Record excerpts
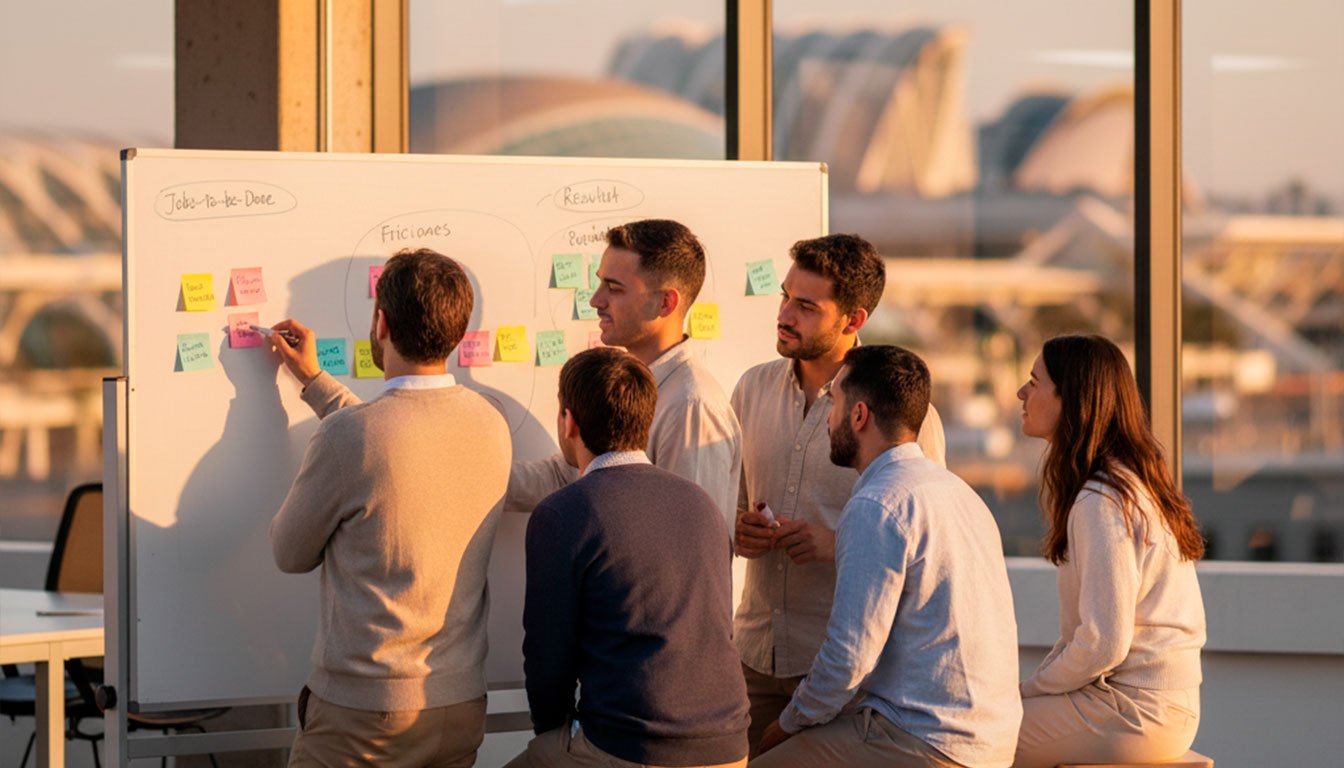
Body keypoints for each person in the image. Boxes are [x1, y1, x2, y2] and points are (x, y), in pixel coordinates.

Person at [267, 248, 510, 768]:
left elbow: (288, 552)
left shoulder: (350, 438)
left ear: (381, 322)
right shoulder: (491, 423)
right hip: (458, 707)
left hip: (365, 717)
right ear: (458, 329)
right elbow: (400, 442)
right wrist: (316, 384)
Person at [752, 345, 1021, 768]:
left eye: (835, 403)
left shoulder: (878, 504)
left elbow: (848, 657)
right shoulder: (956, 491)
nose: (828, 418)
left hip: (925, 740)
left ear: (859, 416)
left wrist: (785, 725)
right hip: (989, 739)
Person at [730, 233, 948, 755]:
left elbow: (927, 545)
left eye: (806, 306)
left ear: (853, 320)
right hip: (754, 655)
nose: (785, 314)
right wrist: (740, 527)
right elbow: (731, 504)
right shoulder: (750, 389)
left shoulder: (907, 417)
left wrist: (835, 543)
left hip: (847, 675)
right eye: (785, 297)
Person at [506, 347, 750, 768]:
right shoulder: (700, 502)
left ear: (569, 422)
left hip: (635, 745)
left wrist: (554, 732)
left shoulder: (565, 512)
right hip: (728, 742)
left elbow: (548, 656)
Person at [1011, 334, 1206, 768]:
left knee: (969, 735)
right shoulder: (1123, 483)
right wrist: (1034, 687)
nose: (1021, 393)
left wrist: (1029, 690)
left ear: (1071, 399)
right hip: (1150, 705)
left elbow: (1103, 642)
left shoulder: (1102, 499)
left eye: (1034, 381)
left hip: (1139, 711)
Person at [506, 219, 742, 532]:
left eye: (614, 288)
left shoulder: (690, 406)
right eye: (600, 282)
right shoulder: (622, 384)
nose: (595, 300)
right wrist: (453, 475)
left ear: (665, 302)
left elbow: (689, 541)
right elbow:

Task objective
Without the pictures, please reproduce each line of the listing above exactly, from the first one through the line bearing "right shoulder: (622, 384)".

Output for this task
Body keypoints for each person in the image. Boxes are [x1, y1, x2, y2] and points are (x, y), in pixel coordinates.

Person at [267, 248, 510, 768]:
left elbow: (288, 552)
left shoulder: (350, 438)
left ear: (381, 322)
right shoulder: (491, 423)
right hip: (458, 707)
left hip: (365, 717)
right ear: (458, 329)
right elbow: (400, 442)
right wrist: (316, 384)
Person at [752, 345, 1021, 768]:
left eye: (835, 403)
left shoulder: (878, 504)
left elbow: (848, 657)
right shoulder: (956, 491)
nose: (828, 418)
left hip: (925, 740)
left ear: (859, 416)
left wrist: (785, 725)
right hip: (989, 739)
Person at [730, 233, 948, 755]:
left elbow: (927, 545)
left eye: (806, 306)
left ear: (853, 320)
right hip: (754, 655)
nose: (785, 314)
right wrist: (740, 527)
right elbow: (731, 504)
right shoulder: (750, 389)
left shoulder: (907, 417)
left wrist: (835, 543)
left hip: (847, 675)
right eye: (785, 297)
Person at [506, 347, 750, 768]:
right shoulder: (700, 502)
left ear: (569, 422)
left hip: (635, 745)
left wrist: (554, 732)
left shoulder: (565, 512)
right hip: (728, 742)
left elbow: (548, 656)
Person at [1011, 334, 1206, 768]:
left knee: (969, 735)
right shoulder: (1123, 483)
right wrist: (1034, 687)
nose: (1021, 393)
left wrist: (1029, 690)
left ear: (1071, 399)
right hip: (1150, 705)
left elbow: (1103, 642)
left shoulder: (1102, 499)
left eye: (1034, 381)
left hip: (1139, 711)
Person at [506, 219, 742, 532]:
left eye: (614, 288)
left shoulder: (690, 406)
right eye: (600, 282)
right shoulder: (622, 384)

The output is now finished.